Acórdão nº 634/09.8TAFIG.C1 de Court of Appeal of Coimbra (Portugal), 03 de Novembro de 2010

Data03 Novembro 2010
ÓrgãoCourt of Appeal of Coimbra (Portugal)

No processo acima identificado, após a realização de audiência de discussão e julgamento foi proferida sentença que condenou o arguido C como autor material de um crime de difamação agravado, previsto e punido pelos artigos 180.º, n.º 1, 183, nº 1, al a) todos do Código Penal, na pena de 90 (noventa) dias de multa, à taxa diária de 11,00 € (onze euros), o que perfaz a quantia global de 990,00€ (novecentos e noventa euros), a que correspondem sessenta dias de prisão subsidiária; Julgou o pedido cível deduzido nos autos parcialmente procedente e, em consequência, condenou o demandado C a pagar ao demandante, F a quantia de 750,00€ (setecentos e cinquenta euros), a título de indemnização por danos não patrimoniais, absolvendo-o do restante peticionado; Desta sentença interpôs recurso o arguido, C. sendo do seguinte teor as conclusões, formuladas na motivação do recurso: Deverá ser revogada a sentença do Tribunal a quo, porquanto: 1. O Meritíssimo Juiz decidiu erroneamente ao afirmar estar "preenchida a previsão do artigo 180º, nº 1 do Código Penal, quanto à conduta objectiva".

  1. A ter lugar, a conduta do arguido "instigado" seria, in casu perfeitamente atípica, 3. A Junta de Freguesia não “tinha um papel decisivo neste processo, designadamente quanto à não renovação de contratos", emitindo apenas parecer conjunto com o Departamento Escolar.
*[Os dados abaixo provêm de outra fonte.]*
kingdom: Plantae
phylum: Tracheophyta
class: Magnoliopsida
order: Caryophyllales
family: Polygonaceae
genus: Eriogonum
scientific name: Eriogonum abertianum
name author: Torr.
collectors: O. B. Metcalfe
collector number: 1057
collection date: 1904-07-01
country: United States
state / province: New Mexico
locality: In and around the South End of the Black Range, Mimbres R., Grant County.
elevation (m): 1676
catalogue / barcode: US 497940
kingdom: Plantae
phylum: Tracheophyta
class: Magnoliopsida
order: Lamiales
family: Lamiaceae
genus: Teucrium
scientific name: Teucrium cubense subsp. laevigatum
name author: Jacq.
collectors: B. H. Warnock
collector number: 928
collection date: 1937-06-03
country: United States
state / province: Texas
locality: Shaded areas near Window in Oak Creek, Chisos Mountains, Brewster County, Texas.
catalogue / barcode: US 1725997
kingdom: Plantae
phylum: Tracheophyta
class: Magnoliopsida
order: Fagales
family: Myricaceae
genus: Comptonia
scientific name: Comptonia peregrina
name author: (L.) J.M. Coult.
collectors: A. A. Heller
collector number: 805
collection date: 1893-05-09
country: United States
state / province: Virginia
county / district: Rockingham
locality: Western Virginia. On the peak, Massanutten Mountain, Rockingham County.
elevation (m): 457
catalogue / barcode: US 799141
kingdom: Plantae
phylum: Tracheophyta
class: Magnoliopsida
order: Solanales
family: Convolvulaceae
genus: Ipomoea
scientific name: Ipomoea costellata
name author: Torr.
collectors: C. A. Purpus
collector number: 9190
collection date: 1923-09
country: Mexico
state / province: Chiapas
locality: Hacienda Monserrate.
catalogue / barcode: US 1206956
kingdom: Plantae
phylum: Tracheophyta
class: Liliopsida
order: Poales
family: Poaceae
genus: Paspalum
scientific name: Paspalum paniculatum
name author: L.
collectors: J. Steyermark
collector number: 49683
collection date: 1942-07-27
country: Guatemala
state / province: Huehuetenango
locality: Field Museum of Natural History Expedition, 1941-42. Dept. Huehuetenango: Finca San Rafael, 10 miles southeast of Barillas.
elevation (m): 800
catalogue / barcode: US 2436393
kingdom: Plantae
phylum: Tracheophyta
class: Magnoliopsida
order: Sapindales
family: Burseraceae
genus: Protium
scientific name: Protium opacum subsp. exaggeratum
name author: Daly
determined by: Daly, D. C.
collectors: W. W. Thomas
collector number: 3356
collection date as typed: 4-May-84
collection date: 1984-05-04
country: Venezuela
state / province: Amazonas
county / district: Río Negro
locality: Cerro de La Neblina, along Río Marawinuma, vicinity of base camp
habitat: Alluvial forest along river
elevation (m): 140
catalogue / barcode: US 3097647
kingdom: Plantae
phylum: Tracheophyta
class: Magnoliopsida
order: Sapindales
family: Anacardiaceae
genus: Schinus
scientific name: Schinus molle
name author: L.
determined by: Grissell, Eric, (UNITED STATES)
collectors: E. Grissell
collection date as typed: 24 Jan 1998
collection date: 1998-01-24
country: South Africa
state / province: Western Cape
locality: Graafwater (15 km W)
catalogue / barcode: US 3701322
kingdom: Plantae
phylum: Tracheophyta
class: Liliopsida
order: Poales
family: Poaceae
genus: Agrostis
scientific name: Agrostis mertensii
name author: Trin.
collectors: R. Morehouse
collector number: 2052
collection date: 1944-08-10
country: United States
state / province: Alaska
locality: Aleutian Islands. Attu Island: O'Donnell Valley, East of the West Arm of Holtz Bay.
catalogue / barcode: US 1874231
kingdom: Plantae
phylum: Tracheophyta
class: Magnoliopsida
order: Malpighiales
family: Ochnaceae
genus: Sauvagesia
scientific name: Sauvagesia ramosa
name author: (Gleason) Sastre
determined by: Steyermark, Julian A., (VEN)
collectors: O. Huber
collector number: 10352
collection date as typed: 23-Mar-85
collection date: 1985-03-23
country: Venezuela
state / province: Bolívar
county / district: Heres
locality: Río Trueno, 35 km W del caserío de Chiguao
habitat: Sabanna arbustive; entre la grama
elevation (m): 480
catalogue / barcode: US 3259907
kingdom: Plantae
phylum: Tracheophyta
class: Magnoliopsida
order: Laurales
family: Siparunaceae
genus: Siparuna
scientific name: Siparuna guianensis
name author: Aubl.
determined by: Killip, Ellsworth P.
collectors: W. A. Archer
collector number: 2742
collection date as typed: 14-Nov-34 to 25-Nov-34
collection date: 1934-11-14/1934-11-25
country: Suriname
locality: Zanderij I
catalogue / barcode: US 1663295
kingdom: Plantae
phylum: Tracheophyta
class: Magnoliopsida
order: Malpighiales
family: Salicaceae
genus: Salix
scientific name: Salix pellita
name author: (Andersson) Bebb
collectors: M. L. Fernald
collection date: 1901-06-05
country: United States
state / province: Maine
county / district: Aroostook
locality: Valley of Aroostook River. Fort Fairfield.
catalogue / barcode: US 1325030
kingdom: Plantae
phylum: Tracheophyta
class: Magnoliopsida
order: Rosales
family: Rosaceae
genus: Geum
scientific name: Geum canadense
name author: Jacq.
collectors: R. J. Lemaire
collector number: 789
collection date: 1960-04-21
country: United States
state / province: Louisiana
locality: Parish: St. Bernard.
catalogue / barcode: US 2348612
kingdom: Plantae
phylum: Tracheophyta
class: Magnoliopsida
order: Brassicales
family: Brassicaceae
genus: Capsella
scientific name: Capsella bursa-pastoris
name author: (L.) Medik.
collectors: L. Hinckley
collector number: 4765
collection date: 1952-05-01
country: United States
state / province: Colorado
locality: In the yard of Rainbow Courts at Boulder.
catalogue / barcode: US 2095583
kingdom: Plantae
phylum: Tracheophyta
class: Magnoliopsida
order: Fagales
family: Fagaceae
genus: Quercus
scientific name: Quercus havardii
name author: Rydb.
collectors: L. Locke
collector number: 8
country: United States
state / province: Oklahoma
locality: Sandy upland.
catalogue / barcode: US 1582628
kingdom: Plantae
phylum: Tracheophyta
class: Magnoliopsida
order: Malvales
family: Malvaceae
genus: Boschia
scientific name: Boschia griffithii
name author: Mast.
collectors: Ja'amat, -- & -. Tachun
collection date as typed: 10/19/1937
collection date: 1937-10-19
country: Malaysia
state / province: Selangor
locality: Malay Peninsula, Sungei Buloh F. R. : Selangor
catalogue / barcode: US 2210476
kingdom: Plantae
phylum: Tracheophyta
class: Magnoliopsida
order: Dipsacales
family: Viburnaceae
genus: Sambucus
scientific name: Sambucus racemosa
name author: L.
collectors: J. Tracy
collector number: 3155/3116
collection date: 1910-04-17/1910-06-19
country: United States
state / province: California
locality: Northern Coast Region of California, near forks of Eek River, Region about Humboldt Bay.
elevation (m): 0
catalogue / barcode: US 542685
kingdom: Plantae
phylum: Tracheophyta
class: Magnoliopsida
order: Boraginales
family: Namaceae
Esse "papel decisivo" cabia somente ao Município, caindo no âmbito de competências do executivo camarário, 4. Ao decidir em sentido contrário, o Tribunal não fez uma correcta interpretação dos factos, 5. Do depoimento do arguido, registado em Acta de audiência de discussão e julgamento, a fls. 166 a 167 dos autos e gravação digital por aplicação do sistema informático H@bilus Media Studio, concluí-se de forma bastante inequívoca pela inexistência de poder decisório por parte da Junta de Freguesia.

  2. O mencionado "papel decisivo" da Junta de Freguesia era reconduzido à emissão de um parecer, sem carácter vinculativo, mas contudo normalmente aceite numa prática (e apenas numa prática, saliente-se) levada a cabo pela Câmara Municipal. A decisão relativa à contratação de funcionárias não derivava de qualquer função exercida peja Junta ou pelo seu Presidente, nem aos mesmos inerente, mas antes situada numa esfera que exorbitava as suas atribuições.

  3. O assistente nunca poderia ser o “instigador de um crime de abuso de poderes previsto e punido pelo artigo 26º, nº 1 da Lei 34/87, de 16 de Julho". pelo que inexiste qualquer ofensa à sua honra e consideração consubstanciada no facto de ao mesmo ser imputada a instigação à prática de um crime, acrescendo que tal facto configuraria, no caso, um oferecimento para delinquir não punível nem a eventualidade de uma tentativa impossível poderia ter lugar - art. 23º. Nº 1 do CP).

  4. A conduta do arguido, totalmente atípica. Em conjunto com facto mencionado supra em 8., para esta conclusão relevam, não só o contexto, circunstancialismo e natureza da afirmação, como também as próprias atribuições dos sujeitos envolvidos e as repercussões do facto no meio social.

  5. Todo o circunstancialismo que rodeou a conferência de imprensa se insere, indubitavelmente, no contexto da actividade político-partidária, onde a liberdade de expressão é reforçada e a consciência social dominante se mostra mais permissiva, tendo corno inócuas algumas atitudes e implicando um alargamento seus limites.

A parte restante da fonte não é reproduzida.